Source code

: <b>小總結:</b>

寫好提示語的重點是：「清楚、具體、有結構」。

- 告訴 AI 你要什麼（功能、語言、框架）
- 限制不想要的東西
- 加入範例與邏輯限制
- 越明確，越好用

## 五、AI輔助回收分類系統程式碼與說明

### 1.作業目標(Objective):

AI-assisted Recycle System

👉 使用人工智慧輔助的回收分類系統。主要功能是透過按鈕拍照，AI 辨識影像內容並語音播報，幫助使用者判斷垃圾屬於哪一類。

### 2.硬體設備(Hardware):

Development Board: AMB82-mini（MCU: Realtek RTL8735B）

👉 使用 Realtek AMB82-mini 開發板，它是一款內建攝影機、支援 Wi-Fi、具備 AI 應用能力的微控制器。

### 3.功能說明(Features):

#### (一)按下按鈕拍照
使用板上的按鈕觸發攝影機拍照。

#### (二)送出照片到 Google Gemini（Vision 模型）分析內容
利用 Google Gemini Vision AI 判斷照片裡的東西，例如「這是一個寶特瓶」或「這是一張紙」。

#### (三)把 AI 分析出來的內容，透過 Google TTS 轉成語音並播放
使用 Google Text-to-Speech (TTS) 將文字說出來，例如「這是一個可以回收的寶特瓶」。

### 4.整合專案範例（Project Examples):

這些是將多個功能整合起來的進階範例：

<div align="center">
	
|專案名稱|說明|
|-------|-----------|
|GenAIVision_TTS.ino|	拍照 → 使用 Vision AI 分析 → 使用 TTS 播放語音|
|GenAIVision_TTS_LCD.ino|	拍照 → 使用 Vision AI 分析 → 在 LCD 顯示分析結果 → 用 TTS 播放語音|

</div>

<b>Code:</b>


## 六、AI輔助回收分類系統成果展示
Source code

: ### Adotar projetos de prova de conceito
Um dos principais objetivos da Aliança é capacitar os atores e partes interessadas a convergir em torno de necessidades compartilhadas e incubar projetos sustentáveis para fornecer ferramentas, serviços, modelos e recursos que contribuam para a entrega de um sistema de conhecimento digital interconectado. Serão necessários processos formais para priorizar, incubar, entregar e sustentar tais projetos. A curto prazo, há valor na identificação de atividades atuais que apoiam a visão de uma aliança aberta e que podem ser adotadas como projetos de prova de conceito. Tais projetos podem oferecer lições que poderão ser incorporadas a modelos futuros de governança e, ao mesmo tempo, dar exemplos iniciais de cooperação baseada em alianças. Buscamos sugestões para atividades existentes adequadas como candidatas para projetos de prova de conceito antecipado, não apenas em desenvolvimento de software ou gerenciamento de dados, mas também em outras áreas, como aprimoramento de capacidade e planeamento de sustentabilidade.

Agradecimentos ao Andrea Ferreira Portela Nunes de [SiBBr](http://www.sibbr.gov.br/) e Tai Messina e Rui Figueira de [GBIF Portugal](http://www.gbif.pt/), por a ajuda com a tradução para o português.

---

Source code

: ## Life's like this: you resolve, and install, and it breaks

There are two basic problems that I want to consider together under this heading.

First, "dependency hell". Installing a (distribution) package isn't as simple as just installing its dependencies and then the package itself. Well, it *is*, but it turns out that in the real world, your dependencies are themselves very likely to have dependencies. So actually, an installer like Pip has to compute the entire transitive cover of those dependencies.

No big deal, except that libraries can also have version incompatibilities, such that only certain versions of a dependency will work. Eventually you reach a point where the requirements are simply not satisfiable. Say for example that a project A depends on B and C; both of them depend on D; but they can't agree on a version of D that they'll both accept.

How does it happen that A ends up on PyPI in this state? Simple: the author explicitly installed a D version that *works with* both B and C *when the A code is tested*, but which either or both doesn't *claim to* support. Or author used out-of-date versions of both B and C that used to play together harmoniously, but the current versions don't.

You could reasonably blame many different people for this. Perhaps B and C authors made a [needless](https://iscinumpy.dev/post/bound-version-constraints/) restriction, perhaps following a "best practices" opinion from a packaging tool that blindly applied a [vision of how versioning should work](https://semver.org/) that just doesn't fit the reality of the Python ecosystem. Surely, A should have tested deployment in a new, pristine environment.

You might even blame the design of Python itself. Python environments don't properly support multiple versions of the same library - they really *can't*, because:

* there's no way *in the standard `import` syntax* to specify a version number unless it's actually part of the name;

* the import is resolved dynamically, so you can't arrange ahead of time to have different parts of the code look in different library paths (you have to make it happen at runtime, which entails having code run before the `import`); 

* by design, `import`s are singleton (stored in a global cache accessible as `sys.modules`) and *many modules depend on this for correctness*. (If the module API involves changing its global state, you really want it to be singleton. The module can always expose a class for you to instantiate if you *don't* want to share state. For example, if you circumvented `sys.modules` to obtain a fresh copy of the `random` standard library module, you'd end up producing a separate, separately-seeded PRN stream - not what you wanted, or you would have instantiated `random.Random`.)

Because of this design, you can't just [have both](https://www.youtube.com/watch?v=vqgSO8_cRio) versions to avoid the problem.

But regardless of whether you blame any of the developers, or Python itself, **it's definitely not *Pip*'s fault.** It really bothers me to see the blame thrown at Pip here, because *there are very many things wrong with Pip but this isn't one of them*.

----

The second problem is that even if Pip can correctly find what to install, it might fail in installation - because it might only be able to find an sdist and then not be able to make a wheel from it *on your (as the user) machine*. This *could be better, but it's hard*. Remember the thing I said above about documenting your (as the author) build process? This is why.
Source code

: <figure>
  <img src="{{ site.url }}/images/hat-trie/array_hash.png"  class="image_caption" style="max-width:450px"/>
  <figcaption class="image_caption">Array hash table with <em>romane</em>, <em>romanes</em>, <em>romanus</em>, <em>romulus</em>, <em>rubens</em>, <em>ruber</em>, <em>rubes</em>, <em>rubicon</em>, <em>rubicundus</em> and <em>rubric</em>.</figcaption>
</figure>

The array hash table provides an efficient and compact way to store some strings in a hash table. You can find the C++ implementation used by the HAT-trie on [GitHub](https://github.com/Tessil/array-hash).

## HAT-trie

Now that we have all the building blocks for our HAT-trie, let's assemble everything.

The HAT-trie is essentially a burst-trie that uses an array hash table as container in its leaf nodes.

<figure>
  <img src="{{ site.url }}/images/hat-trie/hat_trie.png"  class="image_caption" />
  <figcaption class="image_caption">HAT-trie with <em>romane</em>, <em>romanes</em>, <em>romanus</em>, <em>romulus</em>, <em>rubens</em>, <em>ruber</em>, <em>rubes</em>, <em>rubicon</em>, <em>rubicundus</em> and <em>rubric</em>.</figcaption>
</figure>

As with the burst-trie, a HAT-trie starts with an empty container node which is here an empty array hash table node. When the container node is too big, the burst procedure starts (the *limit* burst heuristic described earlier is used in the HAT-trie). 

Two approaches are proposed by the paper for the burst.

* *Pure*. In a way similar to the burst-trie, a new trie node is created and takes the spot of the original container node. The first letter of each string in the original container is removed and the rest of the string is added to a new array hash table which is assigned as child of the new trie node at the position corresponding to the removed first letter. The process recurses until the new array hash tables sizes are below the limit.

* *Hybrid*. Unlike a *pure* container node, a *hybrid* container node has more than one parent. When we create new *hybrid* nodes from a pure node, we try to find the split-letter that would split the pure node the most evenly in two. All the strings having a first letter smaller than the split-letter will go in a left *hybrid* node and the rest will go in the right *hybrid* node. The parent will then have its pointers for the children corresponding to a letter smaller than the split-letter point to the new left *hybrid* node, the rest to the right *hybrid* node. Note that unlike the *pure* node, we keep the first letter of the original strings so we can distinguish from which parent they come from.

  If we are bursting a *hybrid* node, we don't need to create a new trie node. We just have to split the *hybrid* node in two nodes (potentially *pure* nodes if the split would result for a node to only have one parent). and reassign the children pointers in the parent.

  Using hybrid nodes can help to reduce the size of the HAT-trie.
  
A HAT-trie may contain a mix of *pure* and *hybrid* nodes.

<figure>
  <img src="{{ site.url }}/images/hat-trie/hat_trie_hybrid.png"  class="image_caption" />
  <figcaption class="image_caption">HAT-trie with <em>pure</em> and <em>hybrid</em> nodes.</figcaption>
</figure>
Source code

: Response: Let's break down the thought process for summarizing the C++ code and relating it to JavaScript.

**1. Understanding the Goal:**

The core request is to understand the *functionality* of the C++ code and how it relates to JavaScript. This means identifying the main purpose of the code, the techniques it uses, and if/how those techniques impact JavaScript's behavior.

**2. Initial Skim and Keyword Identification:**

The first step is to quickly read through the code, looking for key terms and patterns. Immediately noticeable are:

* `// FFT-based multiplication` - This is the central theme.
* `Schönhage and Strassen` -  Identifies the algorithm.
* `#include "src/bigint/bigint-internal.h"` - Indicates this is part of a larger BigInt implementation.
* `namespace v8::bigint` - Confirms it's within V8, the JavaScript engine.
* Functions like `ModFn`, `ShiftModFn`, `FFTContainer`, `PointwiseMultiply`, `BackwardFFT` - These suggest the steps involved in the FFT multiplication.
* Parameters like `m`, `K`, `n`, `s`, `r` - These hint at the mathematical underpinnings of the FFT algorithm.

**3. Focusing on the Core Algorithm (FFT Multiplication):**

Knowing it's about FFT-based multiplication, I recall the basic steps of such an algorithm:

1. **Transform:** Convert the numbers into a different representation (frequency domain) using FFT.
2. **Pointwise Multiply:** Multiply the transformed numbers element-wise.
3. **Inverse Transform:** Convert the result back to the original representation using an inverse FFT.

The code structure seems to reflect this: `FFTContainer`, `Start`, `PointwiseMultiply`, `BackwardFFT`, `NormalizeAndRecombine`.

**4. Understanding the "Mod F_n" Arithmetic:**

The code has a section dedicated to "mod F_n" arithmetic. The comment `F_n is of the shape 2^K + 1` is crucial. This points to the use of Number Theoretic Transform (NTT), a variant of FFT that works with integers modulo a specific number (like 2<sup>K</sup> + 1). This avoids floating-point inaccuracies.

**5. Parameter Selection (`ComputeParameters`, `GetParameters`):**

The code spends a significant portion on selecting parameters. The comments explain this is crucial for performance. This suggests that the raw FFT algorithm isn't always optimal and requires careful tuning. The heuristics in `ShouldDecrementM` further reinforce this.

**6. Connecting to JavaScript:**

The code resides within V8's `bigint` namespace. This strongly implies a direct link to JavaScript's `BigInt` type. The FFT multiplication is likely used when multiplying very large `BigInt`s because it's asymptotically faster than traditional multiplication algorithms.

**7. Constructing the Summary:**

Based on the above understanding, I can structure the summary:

++++++++

• _REQUEST_:
When the line with "The core request" is reached in the data above, begin copying, and stop after the line with "larger BigInt implementation."; copy each line exactly, both ends included.

• _WRITTEN RESPONSE_:
The core request is to understand the *functionality* of the C++ code and how it relates to JavaScript. This means identifying the main purpose of the code, the techniques it uses, and if/how those techniques impact JavaScript's behavior.

**2. Initial Skim and Keyword Identification:**

The first step is to quickly read through the code, looking for key terms and patterns. Immediately noticeable are:

* `// FFT-based multiplication` - This is the central theme.
* `Schönhage and Strassen` -  Identifies the algorithm.
* `#include "src/bigint/bigint-internal.h"` - Indicates this is part of a larger BigInt implementation.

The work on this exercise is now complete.